** PROBLEM TO WORK ON **
Go through the listing below and repeat it exactly, omitting each picture.

** SUPPLIED ENTRIES **
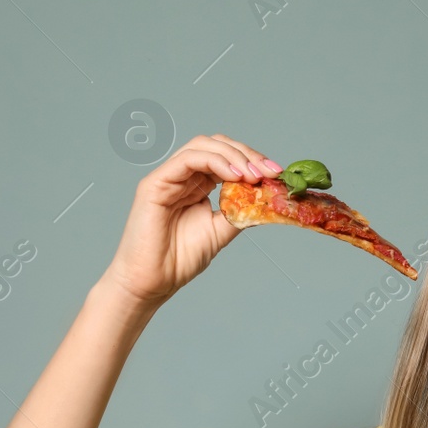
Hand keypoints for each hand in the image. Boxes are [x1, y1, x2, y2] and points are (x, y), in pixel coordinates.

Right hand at [102, 134, 281, 307]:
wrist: (152, 282)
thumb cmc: (179, 260)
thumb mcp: (221, 230)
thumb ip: (240, 211)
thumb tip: (266, 197)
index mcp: (197, 185)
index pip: (226, 158)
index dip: (252, 160)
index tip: (276, 174)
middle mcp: (183, 176)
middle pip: (217, 146)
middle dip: (247, 154)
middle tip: (269, 171)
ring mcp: (168, 177)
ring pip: (203, 146)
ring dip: (233, 156)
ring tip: (252, 174)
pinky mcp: (155, 183)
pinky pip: (187, 159)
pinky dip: (214, 162)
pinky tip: (233, 176)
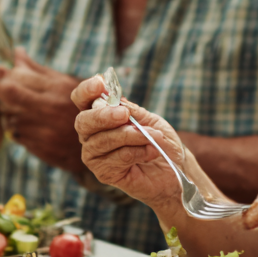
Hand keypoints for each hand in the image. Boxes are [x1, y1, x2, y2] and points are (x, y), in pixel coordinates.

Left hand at [0, 50, 85, 174]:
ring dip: (10, 112)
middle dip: (3, 94)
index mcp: (56, 88)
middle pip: (4, 95)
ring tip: (28, 111)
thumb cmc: (82, 106)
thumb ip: (37, 69)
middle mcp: (49, 108)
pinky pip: (15, 135)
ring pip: (7, 116)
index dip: (6, 79)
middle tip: (14, 95)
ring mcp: (43, 130)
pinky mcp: (41, 147)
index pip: (12, 81)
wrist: (102, 140)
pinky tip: (33, 126)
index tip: (12, 79)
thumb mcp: (66, 82)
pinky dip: (18, 129)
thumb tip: (15, 53)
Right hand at [72, 74, 186, 209]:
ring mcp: (95, 155)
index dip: (86, 90)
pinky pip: (116, 158)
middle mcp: (92, 134)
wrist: (175, 168)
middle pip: (83, 122)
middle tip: (125, 114)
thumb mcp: (150, 120)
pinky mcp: (104, 173)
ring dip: (132, 136)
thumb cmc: (160, 141)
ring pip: (103, 141)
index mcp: (100, 115)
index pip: (82, 99)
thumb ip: (132, 111)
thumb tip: (115, 100)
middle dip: (103, 116)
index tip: (100, 83)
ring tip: (154, 137)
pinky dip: (137, 152)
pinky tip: (152, 152)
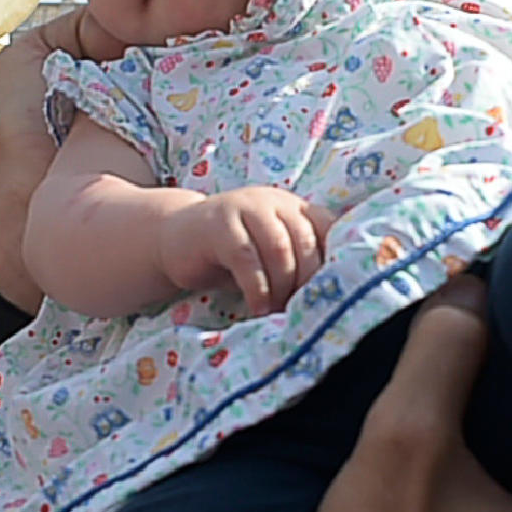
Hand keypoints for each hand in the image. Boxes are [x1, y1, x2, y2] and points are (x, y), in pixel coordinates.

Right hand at [159, 185, 327, 311]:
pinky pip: (247, 258)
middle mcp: (275, 201)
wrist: (176, 238)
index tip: (329, 293)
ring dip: (282, 287)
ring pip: (279, 249)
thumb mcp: (270, 254)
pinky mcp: (220, 224)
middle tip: (300, 309)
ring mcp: (246, 207)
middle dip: (306, 282)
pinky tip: (257, 307)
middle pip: (306, 241)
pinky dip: (257, 288)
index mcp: (295, 207)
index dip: (334, 262)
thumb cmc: (231, 254)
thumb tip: (332, 294)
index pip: (330, 228)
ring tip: (277, 311)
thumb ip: (299, 261)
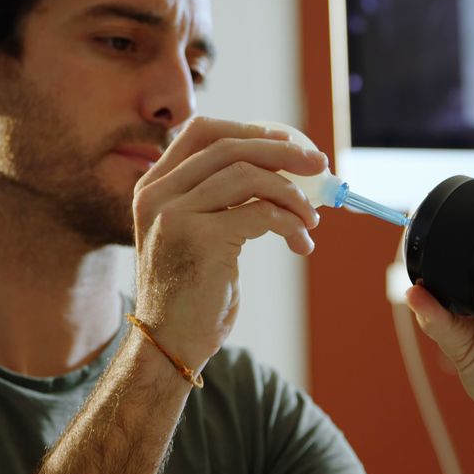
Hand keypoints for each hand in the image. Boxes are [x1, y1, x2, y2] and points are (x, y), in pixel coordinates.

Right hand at [132, 117, 326, 369]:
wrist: (168, 343)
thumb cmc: (190, 292)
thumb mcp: (194, 233)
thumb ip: (216, 198)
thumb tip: (278, 166)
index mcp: (154, 186)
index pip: (201, 131)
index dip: (248, 130)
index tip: (285, 141)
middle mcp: (158, 195)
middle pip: (229, 148)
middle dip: (282, 153)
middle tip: (320, 167)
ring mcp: (175, 215)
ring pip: (248, 177)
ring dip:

** WRITTEN ANSWER **
Hand keypoints for each hand in the image. Boxes are [x1, y1, x2, y2] and points are (x, y), in pixel coordinates.

Right hand at [102, 134, 281, 307]:
wrist: (152, 282)
thumb cmc: (179, 260)
thumb mcp: (221, 230)
thumb ip: (240, 211)
thumb tip: (266, 197)
index mcp: (197, 185)
index pip: (226, 158)
index dip: (252, 160)
index tip: (276, 174)
middle mcp: (183, 176)
middle pip: (217, 146)
middle dip: (247, 154)
middle tip: (269, 171)
ring mcp: (168, 177)
ring pip: (203, 146)
ring dip: (233, 156)
ring tip: (252, 174)
pinky mcp: (155, 183)
pinky pip: (187, 159)
pinky dip: (214, 162)
pinky tip: (233, 176)
Hand keypoints for each hand in the image. Boxes are [x1, y1, x2, y2] and points are (x, y), in pixel coordinates.

Left hand at [0, 50, 85, 174]:
ring dip: (10, 112)
middle dip: (3, 94)
index mcp: (56, 88)
middle pip: (4, 95)
ring tip: (28, 111)
thumb cmc: (82, 106)
thumb ip: (37, 69)
middle mcp: (49, 108)
pinky pip: (15, 135)
ring pip: (7, 116)
index dip: (6, 79)
middle tip: (14, 95)
ring mcp: (43, 130)
pinky mcp: (41, 147)
index pip: (12, 81)
wrist: (102, 140)
pinky tip: (33, 126)
index tip: (12, 79)
thumb mcp: (66, 82)
pinky dip: (18, 129)
thumb tip: (15, 53)
Right hand at [72, 74, 186, 209]:
ring mcp: (95, 155)
index dip: (86, 90)
pinky pip: (116, 158)
middle mcp: (92, 134)
wrist: (175, 168)
middle pip: (83, 122)
middle tip: (125, 114)
thumb mcp: (150, 120)
pinky mcp: (104, 173)
ring dip: (132, 136)
thumb cmc: (160, 141)
ring pip: (103, 141)
index mcp: (100, 115)
index pip: (82, 99)
thumb ip: (132, 111)
thumb tip: (115, 100)
middle dip: (103, 116)
index tip: (100, 83)
ring tip: (154, 137)
pinky dip: (137, 152)
pinky tip: (152, 152)
Hand keypoints for each hand in the image. Boxes are [x1, y1, x2, y2] and points are (x, y), in pixel coordinates.

Right hand at [159, 185, 327, 311]:
pinky pip: (247, 258)
middle mcp: (275, 201)
wrist: (176, 238)
index tip: (329, 293)
ring dip: (282, 287)
ring pip: (279, 249)
thumb mcp: (270, 254)
pinky mcp: (220, 224)
middle tip: (300, 309)
ring mcp: (246, 207)
middle dip: (306, 282)
pinky tip: (257, 307)
middle pip: (306, 241)
pinky dip: (257, 288)
index mcp: (295, 207)
index dip: (334, 262)
thumb cmc: (231, 254)
thumb tip: (332, 294)
index pip: (330, 228)
ring tip: (277, 311)
thumb ip: (299, 261)
Hand keypoints for each hand in the image. Boxes are [x1, y1, x2, y2] and points are (x, y), in pixel coordinates.

Right hand at [132, 117, 326, 369]:
wrist: (168, 343)
thumb cmc: (190, 292)
thumb mcp: (194, 233)
thumb ip: (216, 198)
thumb tip: (278, 166)
index mcp: (154, 186)
index pip: (201, 131)
index dip: (248, 130)
index tip: (285, 141)
middle mcp: (158, 195)
middle pip: (229, 148)
middle dip: (282, 153)
middle tip: (320, 167)
ring mcp: (175, 215)
ring pip: (248, 177)
ring dip:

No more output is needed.